Exercise directions:
Return the text of every row below word for word and line for line, leaving out the pictures.

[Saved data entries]
------------------------------------------------------------
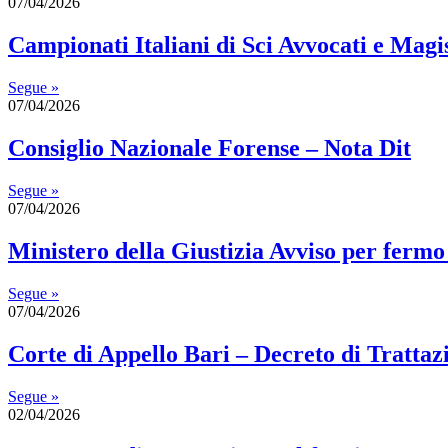
07/04/2026
Campionati Italiani di Sci Avvocati e Magis
Segue »
07/04/2026
Consiglio Nazionale Forense – Nota Dit
Segue »
07/04/2026
Ministero della Giustizia Avviso per fermo
Segue »
07/04/2026
Corte di Appello Bari – Decreto di Trattaz
Segue »
02/04/2026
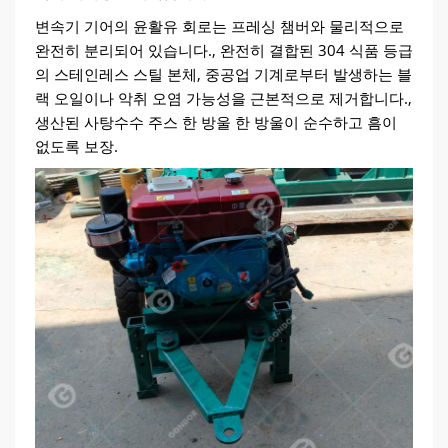
변속기 기어의 윤활유 회로는 프레싱 챔버와 물리적으로
완전히 분리되어 있습니다., 완전히 결합된 304 식품 등급
의 스테인레스 스틸 본체, 중공업 기계로부터 발생하는 블
랙 오일이나 악취 오염 가능성을 근본적으로 제거합니다.,
생산된 사탕수수 주스 한 방울 한 방울이 순수하고 흠이
없도록 보장.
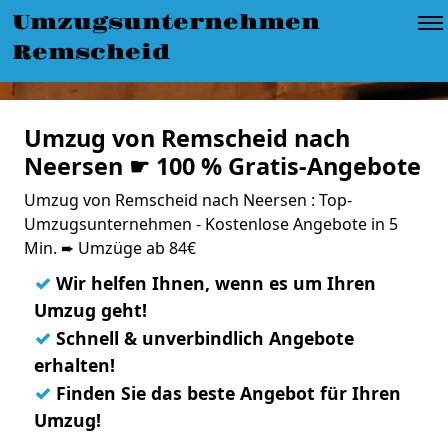
Umzugsunternehmen
Remscheid
Umzug von Remscheid nach
Neersen ☛ 100 % Gratis-Angebote
Umzug von Remscheid nach Neersen : Top-
Umzugsunternehmen - Kostenlose Angebote in 5
Min. ➨ Umzüge ab 84€
✓
Wir helfen Ihnen, wenn es um Ihren
Umzug geht!
✓
Schnell & unverbindlich Angebote
erhalten!
✓
Finden Sie das beste Angebot für Ihren
Umzug!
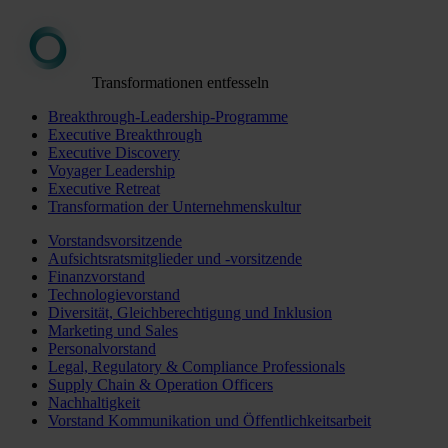
Transformationen entfesseln
Breakthrough-Leadership-Programme
Executive Breakthrough
Executive Discovery
Voyager Leadership
Executive Retreat
Transformation der Unternehmenskultur
Vorstandsvorsitzende
Aufsichtsratsmitglieder und -vorsitzende
Finanzvorstand
Technologievorstand
Diversität, Gleichberechtigung und Inklusion
Marketing und Sales
Personalvorstand
Legal, Regulatory & Compliance Professionals
Supply Chain & Operation Officers
Nachhaltigkeit
Vorstand Kommunikation und Öffentlichkeitsarbeit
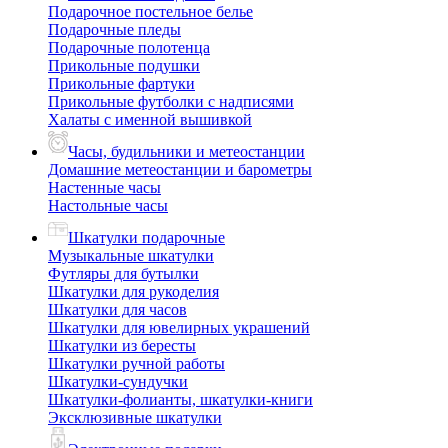
Подарочное постельное белье
Подарочные пледы
Подарочные полотенца
Прикольные подушки
Прикольные фартуки
Прикольные футболки с надписями
Халаты с именной вышивкой
Часы, будильники и метеостанции
Домашние метеостанции и барометры
Настенные часы
Настольные часы
Шкатулки подарочные
Музыкальные шкатулки
Футляры для бутылки
Шкатулки для рукоделия
Шкатулки для часов
Шкатулки для ювелирных украшений
Шкатулки из бересты
Шкатулки ручной работы
Шкатулки-сундучки
Шкатулки-фолианты, шкатулки-книги
Эксклюзивные шкатулки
------------------------------------------------------------
Solution:
07/04/2026
Campionati Italiani di Sci Avvocati e Magis
Segue »
07/04/2026
Consiglio Nazionale Forense – Nota Dit
Segue »
07/04/2026
Ministero della Giustizia Avviso per fermo
Segue »
07/04/2026
Corte di Appello Bari – Decreto di Trattaz
Segue »
02/04/2026
변속기 기어의 윤활유 회로는 프레싱 챔버와 물리적으로
완전히 분리되어 있습니다., 완전히 결합된 304 식품 등급
의 스테인레스 스틸 본체, 중공업 기계로부터 발생하는 블
랙 오일이나 악취 오염 가능성을 근본적으로 제거합니다.,
생산된 사탕수수 주스 한 방울 한 방울이 순수하고 흠이
없도록 보장.
Umzugsunternehmen
Remscheid
Umzug von Remscheid nach
Neersen ☛ 100 % Gratis-Angebote
Umzug von Remscheid nach Neersen : Top-
Umzugsunternehmen - Kostenlose Angebote in 5
Min. ➨ Umzüge ab 84€
✓
Wir helfen Ihnen, wenn es um Ihren
Umzug geht!
✓
Schnell & unverbindlich Angebote
erhalten!
✓
Finden Sie das beste Angebot für Ihren
Umzug!
Transformationen entfesseln
Breakthrough-Leadership-Programme
Executive Breakthrough
Executive Discovery
Voyager Leadership
Executive Retreat
Transformation der Unternehmenskultur
Vorstandsvorsitzende
Aufsichtsratsmitglieder und -vorsitzende
Finanzvorstand
Technologievorstand
Diversität, Gleichberechtigung und Inklusion
Marketing und Sales
Personalvorstand
Legal, Regulatory & Compliance Professionals
Supply Chain & Operation Officers
Nachhaltigkeit
Vorstand Kommunikation und Öffentlichkeitsarbeit
Подарочное постельное белье
Подарочные пледы
Подарочные полотенца
Прикольные подушки
Прикольные фартуки
Прикольные футболки с надписями
Халаты с именной вышивкой
Часы, будильники и метеостанции
Домашние метеостанции и барометры
Настенные часы
Настольные часы
Шкатулки подарочные
Музыкальные шкатулки
Футляры для бутылки
Шкатулки для рукоделия
Шкатулки для часов
Шкатулки для ювелирных украшений
Шкатулки из бересты
Шкатулки ручной работы
Шкатулки-сундучки
Шкатулки-фолианты, шкатулки-книги
Эксклюзивные шкатулки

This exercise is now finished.